■ Exercise aim:
Below are the entries; set down each of them exactly.

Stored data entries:
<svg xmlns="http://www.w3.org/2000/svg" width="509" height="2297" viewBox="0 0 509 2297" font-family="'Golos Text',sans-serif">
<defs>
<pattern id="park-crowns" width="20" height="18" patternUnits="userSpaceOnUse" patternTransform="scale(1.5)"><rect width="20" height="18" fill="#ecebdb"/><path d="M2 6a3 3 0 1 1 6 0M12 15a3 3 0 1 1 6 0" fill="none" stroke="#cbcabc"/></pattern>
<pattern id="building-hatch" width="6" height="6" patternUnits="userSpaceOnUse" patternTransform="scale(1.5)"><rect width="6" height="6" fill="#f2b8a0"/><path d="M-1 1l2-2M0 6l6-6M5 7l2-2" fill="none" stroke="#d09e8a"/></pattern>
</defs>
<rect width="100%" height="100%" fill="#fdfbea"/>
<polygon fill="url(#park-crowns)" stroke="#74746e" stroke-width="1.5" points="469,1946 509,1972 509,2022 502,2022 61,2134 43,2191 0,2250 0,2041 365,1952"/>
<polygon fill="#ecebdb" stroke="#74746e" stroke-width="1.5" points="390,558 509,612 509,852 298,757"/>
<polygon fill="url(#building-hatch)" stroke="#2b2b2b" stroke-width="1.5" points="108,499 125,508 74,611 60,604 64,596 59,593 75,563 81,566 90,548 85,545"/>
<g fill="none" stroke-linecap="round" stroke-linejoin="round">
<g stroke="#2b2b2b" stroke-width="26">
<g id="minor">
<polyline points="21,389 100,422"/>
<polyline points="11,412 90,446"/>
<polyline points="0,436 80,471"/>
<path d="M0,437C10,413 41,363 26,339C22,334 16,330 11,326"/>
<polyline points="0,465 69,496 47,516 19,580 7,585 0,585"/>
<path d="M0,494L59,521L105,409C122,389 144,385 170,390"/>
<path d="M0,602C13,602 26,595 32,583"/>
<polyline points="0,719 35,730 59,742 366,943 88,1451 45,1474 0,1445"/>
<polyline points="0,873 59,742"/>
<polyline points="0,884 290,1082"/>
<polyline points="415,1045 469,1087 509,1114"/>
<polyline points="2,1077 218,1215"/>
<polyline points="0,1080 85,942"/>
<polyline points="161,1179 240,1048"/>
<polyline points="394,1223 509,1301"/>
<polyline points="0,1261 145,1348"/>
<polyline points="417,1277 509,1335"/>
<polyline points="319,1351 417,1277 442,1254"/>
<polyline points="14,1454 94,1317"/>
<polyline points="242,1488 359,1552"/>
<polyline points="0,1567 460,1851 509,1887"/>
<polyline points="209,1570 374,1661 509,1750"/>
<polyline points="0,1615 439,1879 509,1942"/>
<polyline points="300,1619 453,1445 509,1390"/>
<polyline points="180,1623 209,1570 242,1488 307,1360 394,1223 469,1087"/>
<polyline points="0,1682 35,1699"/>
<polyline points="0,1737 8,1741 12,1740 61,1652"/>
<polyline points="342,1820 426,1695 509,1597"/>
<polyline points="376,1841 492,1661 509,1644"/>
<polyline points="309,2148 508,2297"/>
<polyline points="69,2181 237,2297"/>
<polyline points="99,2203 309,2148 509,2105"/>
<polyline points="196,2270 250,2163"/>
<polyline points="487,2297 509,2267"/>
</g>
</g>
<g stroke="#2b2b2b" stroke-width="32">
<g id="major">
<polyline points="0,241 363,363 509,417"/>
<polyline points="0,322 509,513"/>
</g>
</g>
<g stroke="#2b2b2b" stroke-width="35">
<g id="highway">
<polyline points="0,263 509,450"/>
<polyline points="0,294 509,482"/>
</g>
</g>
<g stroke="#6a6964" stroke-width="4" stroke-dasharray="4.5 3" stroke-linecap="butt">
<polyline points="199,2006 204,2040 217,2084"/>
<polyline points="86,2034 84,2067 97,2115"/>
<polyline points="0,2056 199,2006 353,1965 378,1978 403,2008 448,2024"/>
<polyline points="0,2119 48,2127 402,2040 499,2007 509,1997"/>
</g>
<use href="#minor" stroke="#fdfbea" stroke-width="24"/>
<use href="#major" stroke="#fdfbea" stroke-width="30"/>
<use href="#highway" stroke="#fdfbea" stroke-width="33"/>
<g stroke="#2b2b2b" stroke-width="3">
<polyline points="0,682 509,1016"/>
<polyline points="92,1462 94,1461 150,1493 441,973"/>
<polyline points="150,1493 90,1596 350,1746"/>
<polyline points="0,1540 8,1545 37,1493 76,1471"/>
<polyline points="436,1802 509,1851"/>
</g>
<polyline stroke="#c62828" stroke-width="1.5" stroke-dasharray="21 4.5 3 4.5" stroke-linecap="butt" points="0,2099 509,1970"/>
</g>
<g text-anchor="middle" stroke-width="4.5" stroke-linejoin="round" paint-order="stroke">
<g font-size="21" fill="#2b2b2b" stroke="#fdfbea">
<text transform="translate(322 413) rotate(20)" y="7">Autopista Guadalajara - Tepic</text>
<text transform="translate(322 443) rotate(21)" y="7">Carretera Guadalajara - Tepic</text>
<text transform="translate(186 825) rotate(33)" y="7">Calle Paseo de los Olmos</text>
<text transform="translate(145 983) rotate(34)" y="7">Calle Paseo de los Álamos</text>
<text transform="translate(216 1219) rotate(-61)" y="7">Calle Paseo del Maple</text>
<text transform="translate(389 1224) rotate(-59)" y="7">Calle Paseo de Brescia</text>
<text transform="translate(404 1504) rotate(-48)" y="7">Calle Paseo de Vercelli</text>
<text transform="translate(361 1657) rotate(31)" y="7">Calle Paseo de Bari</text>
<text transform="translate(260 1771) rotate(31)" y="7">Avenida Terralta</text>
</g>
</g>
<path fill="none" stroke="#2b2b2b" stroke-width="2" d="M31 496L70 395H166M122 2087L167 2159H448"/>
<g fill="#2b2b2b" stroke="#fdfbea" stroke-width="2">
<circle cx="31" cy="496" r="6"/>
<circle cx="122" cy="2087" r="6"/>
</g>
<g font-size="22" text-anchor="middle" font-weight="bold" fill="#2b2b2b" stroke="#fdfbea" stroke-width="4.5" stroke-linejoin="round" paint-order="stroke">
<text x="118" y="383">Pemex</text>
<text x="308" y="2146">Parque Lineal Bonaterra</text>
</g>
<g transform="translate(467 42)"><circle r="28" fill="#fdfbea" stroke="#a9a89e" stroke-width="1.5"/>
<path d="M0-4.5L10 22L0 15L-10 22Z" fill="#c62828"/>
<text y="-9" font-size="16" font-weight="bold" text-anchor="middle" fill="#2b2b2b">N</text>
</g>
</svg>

■ Solution for this task:
<svg xmlns="http://www.w3.org/2000/svg" width="509" height="2297" viewBox="0 0 509 2297" font-family="'Golos Text',sans-serif">
<defs>
<pattern id="park-crowns" width="20" height="18" patternUnits="userSpaceOnUse" patternTransform="scale(1.5)"><rect width="20" height="18" fill="#ecebdb"/><path d="M2 6a3 3 0 1 1 6 0M12 15a3 3 0 1 1 6 0" fill="none" stroke="#cbcabc"/></pattern>
<pattern id="building-hatch" width="6" height="6" patternUnits="userSpaceOnUse" patternTransform="scale(1.5)"><rect width="6" height="6" fill="#f2b8a0"/><path d="M-1 1l2-2M0 6l6-6M5 7l2-2" fill="none" stroke="#d09e8a"/></pattern>
</defs>
<rect width="100%" height="100%" fill="#fdfbea"/>
<polygon fill="url(#park-crowns)" stroke="#74746e" stroke-width="1.5" points="469,1946 509,1972 509,2022 502,2022 61,2134 43,2191 0,2250 0,2041 365,1952"/>
<polygon fill="#ecebdb" stroke="#74746e" stroke-width="1.5" points="390,558 509,612 509,852 298,757"/>
<polygon fill="url(#building-hatch)" stroke="#2b2b2b" stroke-width="1.5" points="108,499 125,508 74,611 60,604 64,596 59,593 75,563 81,566 90,548 85,545"/>
<g fill="none" stroke-linecap="round" stroke-linejoin="round">
<g stroke="#2b2b2b" stroke-width="26">
<g id="minor">
<polyline points="21,389 100,422"/>
<polyline points="11,412 90,446"/>
<polyline points="0,436 80,471"/>
<path d="M0,437C10,413 41,363 26,339C22,334 16,330 11,326"/>
<polyline points="0,465 69,496 47,516 19,580 7,585 0,585"/>
<path d="M0,494L59,521L105,409C122,389 144,385 170,390"/>
<path d="M0,602C13,602 26,595 32,583"/>
<polyline points="0,719 35,730 59,742 366,943 88,1451 45,1474 0,1445"/>
<polyline points="0,873 59,742"/>
<polyline points="0,884 290,1082"/>
<polyline points="415,1045 469,1087 509,1114"/>
<polyline points="2,1077 218,1215"/>
<polyline points="0,1080 85,942"/>
<polyline points="161,1179 240,1048"/>
<polyline points="394,1223 509,1301"/>
<polyline points="0,1261 145,1348"/>
<polyline points="417,1277 509,1335"/>
<polyline points="319,1351 417,1277 442,1254"/>
<polyline points="14,1454 94,1317"/>
<polyline points="242,1488 359,1552"/>
<polyline points="0,1567 460,1851 509,1887"/>
<polyline points="209,1570 374,1661 509,1750"/>
<polyline points="0,1615 439,1879 509,1942"/>
<polyline points="300,1619 453,1445 509,1390"/>
<polyline points="180,1623 209,1570 242,1488 307,1360 394,1223 469,1087"/>
<polyline points="0,1682 35,1699"/>
<polyline points="0,1737 8,1741 12,1740 61,1652"/>
<polyline points="342,1820 426,1695 509,1597"/>
<polyline points="376,1841 492,1661 509,1644"/>
<polyline points="309,2148 508,2297"/>
<polyline points="69,2181 237,2297"/>
<polyline points="99,2203 309,2148 509,2105"/>
<polyline points="196,2270 250,2163"/>
<polyline points="487,2297 509,2267"/>
</g>
</g>
<g stroke="#2b2b2b" stroke-width="32">
<g id="major">
<polyline points="0,241 363,363 509,417"/>
<polyline points="0,322 509,513"/>
</g>
</g>
<g stroke="#2b2b2b" stroke-width="35">
<g id="highway">
<polyline points="0,263 509,450"/>
<polyline points="0,294 509,482"/>
</g>
</g>
<g stroke="#6a6964" stroke-width="4" stroke-dasharray="4.5 3" stroke-linecap="butt">
<polyline points="199,2006 204,2040 217,2084"/>
<polyline points="86,2034 84,2067 97,2115"/>
<polyline points="0,2056 199,2006 353,1965 378,1978 403,2008 448,2024"/>
<polyline points="0,2119 48,2127 402,2040 499,2007 509,1997"/>
</g>
<use href="#minor" stroke="#fdfbea" stroke-width="24"/>
<use href="#major" stroke="#fdfbea" stroke-width="30"/>
<use href="#highway" stroke="#fdfbea" stroke-width="33"/>
<g stroke="#2b2b2b" stroke-width="3">
<polyline points="0,682 509,1016"/>
<polyline points="92,1462 94,1461 150,1493 441,973"/>
<polyline points="150,1493 90,1596 350,1746"/>
<polyline points="0,1540 8,1545 37,1493 76,1471"/>
<polyline points="436,1802 509,1851"/>
</g>
<polyline stroke="#c62828" stroke-width="1.5" stroke-dasharray="21 4.5 3 4.5" stroke-linecap="butt" points="0,2099 509,1970"/>
</g>
<g text-anchor="middle" stroke-width="4.5" stroke-linejoin="round" paint-order="stroke">
<g font-size="21" fill="#2b2b2b" stroke="#fdfbea">
<text transform="translate(322 413) rotate(20)" y="7">Autopista Guadalajara - Tepic</text>
<text transform="translate(322 443) rotate(21)" y="7">Carretera Guadalajara - Tepic</text>
<text transform="translate(186 825) rotate(33)" y="7">Calle Paseo de los Olmos</text>
<text transform="translate(145 983) rotate(34)" y="7">Calle Paseo de los Álamos</text>
<text transform="translate(216 1219) rotate(-61)" y="7">Calle Paseo del Maple</text>
<text transform="translate(389 1224) rotate(-59)" y="7">Calle Paseo de Brescia</text>
<text transform="translate(404 1504) rotate(-48)" y="7">Calle Paseo de Vercelli</text>
<text transform="translate(361 1657) rotate(31)" y="7">Calle Paseo de Bari</text>
<text transform="translate(260 1771) rotate(31)" y="7">Avenida Terralta</text>
</g>
</g>
<path fill="none" stroke="#2b2b2b" stroke-width="2" d="M31 496L70 395H166M122 2087L167 2159H448"/>
<g fill="#2b2b2b" stroke="#fdfbea" stroke-width="2">
<circle cx="31" cy="496" r="6"/>
<circle cx="122" cy="2087" r="6"/>
</g>
<g font-size="22" text-anchor="middle" font-weight="bold" fill="#2b2b2b" stroke="#fdfbea" stroke-width="4.5" stroke-linejoin="round" paint-order="stroke">
<text x="118" y="383">Pemex</text>
<text x="308" y="2146">Parque Lineal Bonaterra</text>
</g>
<g transform="translate(467 42)"><circle r="28" fill="#fdfbea" stroke="#a9a89e" stroke-width="1.5"/>
<path d="M0-4.5L10 22L0 15L-10 22Z" fill="#c62828"/>
<text y="-9" font-size="16" font-weight="bold" text-anchor="middle" fill="#2b2b2b">N</text>
</g>
</svg>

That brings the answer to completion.